According to Compliance Week:

"Only 1 percent of the Fortune 500 say their adoption of new revenue recognition accounting rules will have a material effect on the company’s financial statements, according to a PwC analysis, while 54 percent say definitively that the effect will be immaterial. Another 17 percent have provided some qualitative disclosures about the expected effect of adoption, but no materiality call and no hard data."

So, if the above figures are correct, this may be another fee generation for the public accounting firms, a drain on the resources of the company and net gain pretty insubstantial to the proposed groups who "need to see transparency", namely investors and creditors.

What's your opinion?


Richard Archer
Title: Principal
Company: CG Management Solutions
(Principal, CG Management Solutions) |

Wayne - I'm surprised by the Compliance Week estimate, because it differs significantly from reports I'm seeing from a couple of consultants specializing in implementing the new Rev Rec standards. I sat in on a webinar by one of the consultants just two weeks ago. At that time, his tracking on Rev Rec compliance showed that most public companies, even among bigger companies in the Fortune 500, had not completed the required assessments of their revenue streams in order to accurately determine the impact of the new standard. He did mention that he is seeing companies claiming that there won't be any impact, but he thinks the companies are in for a big surprise when they complete the full assessments that are required to implement the new standards.
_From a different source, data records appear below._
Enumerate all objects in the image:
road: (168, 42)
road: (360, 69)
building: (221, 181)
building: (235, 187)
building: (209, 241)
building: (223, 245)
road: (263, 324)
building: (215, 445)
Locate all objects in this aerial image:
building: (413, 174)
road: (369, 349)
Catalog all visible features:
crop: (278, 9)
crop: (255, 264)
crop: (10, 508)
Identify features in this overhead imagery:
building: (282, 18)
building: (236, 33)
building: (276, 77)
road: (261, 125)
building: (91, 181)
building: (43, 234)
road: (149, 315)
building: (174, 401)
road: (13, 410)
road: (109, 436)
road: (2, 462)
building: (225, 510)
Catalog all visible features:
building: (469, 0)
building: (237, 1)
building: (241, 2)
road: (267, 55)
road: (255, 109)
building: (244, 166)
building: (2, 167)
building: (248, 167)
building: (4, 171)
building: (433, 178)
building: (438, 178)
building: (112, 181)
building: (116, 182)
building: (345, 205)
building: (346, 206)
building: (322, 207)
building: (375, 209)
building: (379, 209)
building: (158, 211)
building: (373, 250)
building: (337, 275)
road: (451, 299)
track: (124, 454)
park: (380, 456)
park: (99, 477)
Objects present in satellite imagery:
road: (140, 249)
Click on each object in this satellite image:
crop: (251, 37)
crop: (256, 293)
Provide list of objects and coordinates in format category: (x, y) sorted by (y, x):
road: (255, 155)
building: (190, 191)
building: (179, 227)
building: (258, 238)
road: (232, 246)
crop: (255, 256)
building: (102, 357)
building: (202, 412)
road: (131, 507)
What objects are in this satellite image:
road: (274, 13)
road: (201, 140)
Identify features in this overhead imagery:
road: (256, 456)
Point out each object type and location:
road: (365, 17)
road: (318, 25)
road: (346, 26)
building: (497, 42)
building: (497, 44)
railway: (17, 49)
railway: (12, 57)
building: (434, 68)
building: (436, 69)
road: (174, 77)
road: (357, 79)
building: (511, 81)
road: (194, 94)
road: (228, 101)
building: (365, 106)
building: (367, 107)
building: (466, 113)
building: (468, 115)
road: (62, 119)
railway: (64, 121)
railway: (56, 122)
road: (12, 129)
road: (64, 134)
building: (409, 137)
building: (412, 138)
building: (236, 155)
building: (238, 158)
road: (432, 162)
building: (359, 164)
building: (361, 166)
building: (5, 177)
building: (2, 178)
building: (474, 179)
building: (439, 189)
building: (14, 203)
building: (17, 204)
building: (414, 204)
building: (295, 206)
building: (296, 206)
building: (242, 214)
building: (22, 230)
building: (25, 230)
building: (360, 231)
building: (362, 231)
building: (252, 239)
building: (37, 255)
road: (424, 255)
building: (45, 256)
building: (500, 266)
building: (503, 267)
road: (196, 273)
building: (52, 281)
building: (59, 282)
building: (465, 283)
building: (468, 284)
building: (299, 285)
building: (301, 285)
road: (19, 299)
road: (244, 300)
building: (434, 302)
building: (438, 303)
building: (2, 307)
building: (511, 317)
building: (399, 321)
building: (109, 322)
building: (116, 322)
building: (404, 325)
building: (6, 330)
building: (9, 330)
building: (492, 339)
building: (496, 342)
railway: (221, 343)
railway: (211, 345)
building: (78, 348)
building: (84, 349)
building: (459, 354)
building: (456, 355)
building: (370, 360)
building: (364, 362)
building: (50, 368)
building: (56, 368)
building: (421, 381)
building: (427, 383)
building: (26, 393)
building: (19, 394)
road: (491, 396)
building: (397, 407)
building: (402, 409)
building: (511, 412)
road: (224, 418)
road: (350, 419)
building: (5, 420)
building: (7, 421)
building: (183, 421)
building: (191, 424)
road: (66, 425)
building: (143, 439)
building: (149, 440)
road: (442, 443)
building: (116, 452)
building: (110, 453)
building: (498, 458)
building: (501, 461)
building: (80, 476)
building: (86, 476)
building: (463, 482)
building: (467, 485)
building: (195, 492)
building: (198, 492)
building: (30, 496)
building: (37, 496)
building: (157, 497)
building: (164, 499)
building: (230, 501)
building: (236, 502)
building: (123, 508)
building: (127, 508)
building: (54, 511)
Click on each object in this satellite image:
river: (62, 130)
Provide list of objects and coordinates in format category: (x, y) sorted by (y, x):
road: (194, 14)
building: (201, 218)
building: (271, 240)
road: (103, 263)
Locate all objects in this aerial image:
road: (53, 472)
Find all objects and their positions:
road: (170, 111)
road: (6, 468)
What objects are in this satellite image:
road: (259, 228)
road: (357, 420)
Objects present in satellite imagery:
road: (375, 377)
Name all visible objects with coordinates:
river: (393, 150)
I think you are right, though. If it turns out that most companies won't have to change their revenue recognition approach, then this will turn out to be just another academic exercise by the FASB that will do little more than generate another revenue stream for external auditing firms. Especially in the first year implementation, when the external auditors are required to assess the analysis done by their clients in determining whether or not the new Rev Rec standard applies. That is extra time that has to be added to every audit and most of that will be time charged by very high billing rate Audit Supervisors, Managers, and Partners, along with SEC specialists.

Topic Expert
Wayne Spivak
Title: President & CFO
LinkedIn Profile
(President & CFO, |


I agree with your second paragraph. More and more GAAP rules are geared not toward the investor/creditor or even regulators; they are gear toward revenue generation by those (big 4) who are busy making these new rules.